High Tech Institute
High Tech Institute
Date: 15 December 2023
Date: 15 December 2023

With Fouquet, ASML opts for continuity

ASML’s new CEO knows the company and the industry like the back of his hand. His French origins may come in handy if Dutch politicians start hiding behind the dikes.
Paul van Gerven

ASML’s supervisory board had to solve a difficult puzzle. After all, how do you replace a man deemed irreplaceable? Who in Dutch high tech hasn’t heard of the saying: “If Martin van den Brink leaves, better sell your shares?” It’s not that bad, obviously, but there’s some truth in it. With every changing of the guard, the world wants reassurances about the company’s future. That’s not so easy to do when the beating technology heart steps down, especially if the equally long-serving CEO Peter Wennink joins him.

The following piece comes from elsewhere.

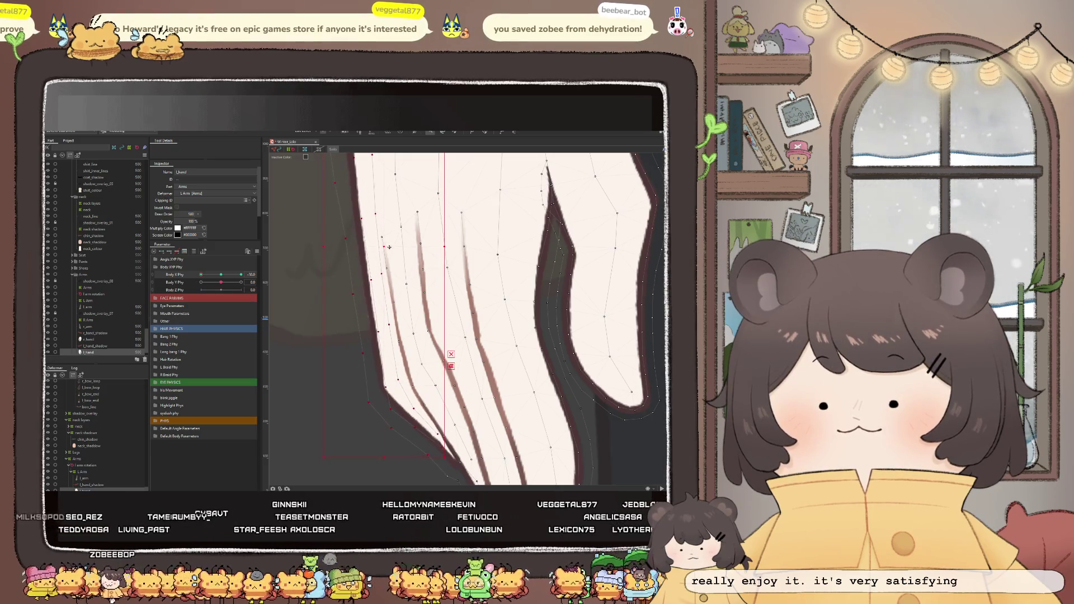
left_click_drag(384, 254, 390, 246)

Already, we know that the succession went down smoothly. Insider Christophe Fouquet is continuity in the flesh. Having held positions within all major business units and, before that, at two other US chip machine manufacturers, the Frenchman knows both the company and the industry like the back of his hand. For the thorny CTO issue, the supervisors came up with a down-to-earth solution: there simply won’t be a successor.

However, physicist Fouquet does have a solid technical background. He says he learned a lot from Van den Brink in recent years and said he’ll adopt his “rough” style of debating. French temperament combined with Van den Brink’s confrontational style – perhaps the boardroom furniture needs to be bolted down.

Acclimatized

In some ways, Fouquet has it easy: ASML’s course for the coming years has been set. The development of high-NA scanners will soon move on to the commercial phase, and that kind of scale-up operations are second nature at the company by now. A little more hazy is another succession issue: will there be hyper-NA after high-NA? As the benefits of shrink are leveling off and costs are going up, it’s more challenging than ever to come up with a scanner design for which ASML’s customers will gladly shell out hundreds of millions of dollars.

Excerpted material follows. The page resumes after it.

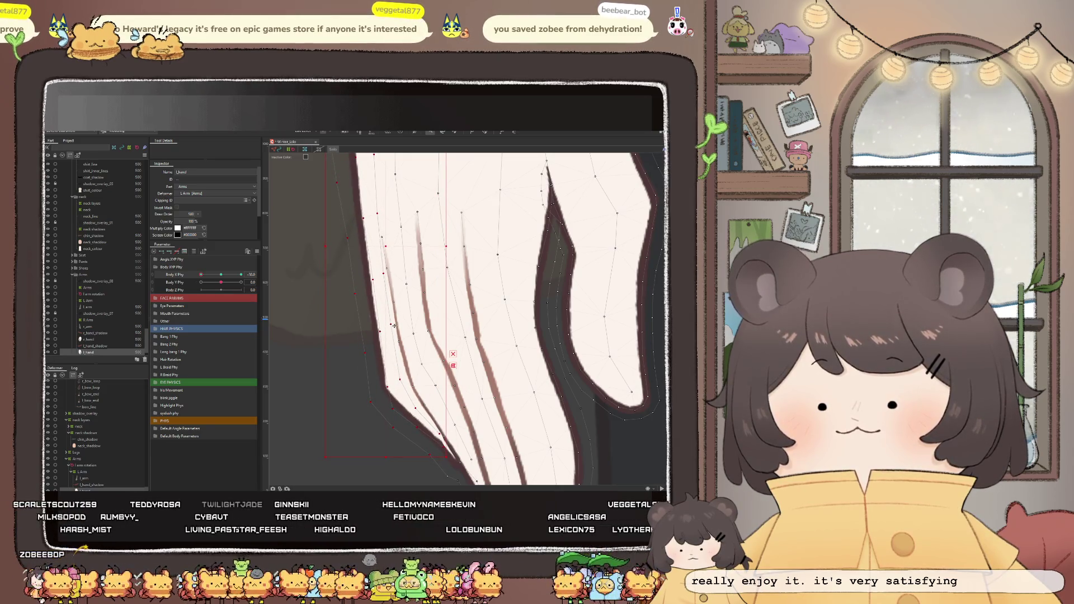
left_click(386, 275)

Fouquet will take office as ASML is still expanding capacity. Despite a flat 2024, that will take up much of his attention as the growth of the multinational and its supply chain is starting to produce fallout. A predominantly regional problem has now become national as, to ASML’s disgust, politicians are suggesting to ban international knowledge workers and students. Parliament has already voted to scale back tax benefits for skilled migrants.

Although Fouquet claims to be fully acclimatized to Dutch culture – he’s married to a Dutch woman – as a non-Dutchman, he may be at a disadvantage when dealing with Dutch politicians. Perhaps that job should fall to CFO Roger Dassen.

Pick up the slack

On the other hand, his French origins could help Fouquet on the international stage, on which geopolitical storms continue wreaking havoc. France stands for a proud and self-confident Europe, so when it comes to curbing American interference, such as export measures, the new ASML CEO will invariably find the French president on his side. As a champion of a strong European high-tech industry, Fouquet also has a good ally in France.

If Dutch politicians fail to support ASML, European ones need to pick up the slack. In that sense, a non-Dutch – but European – CEO couldn’t have come at a better time.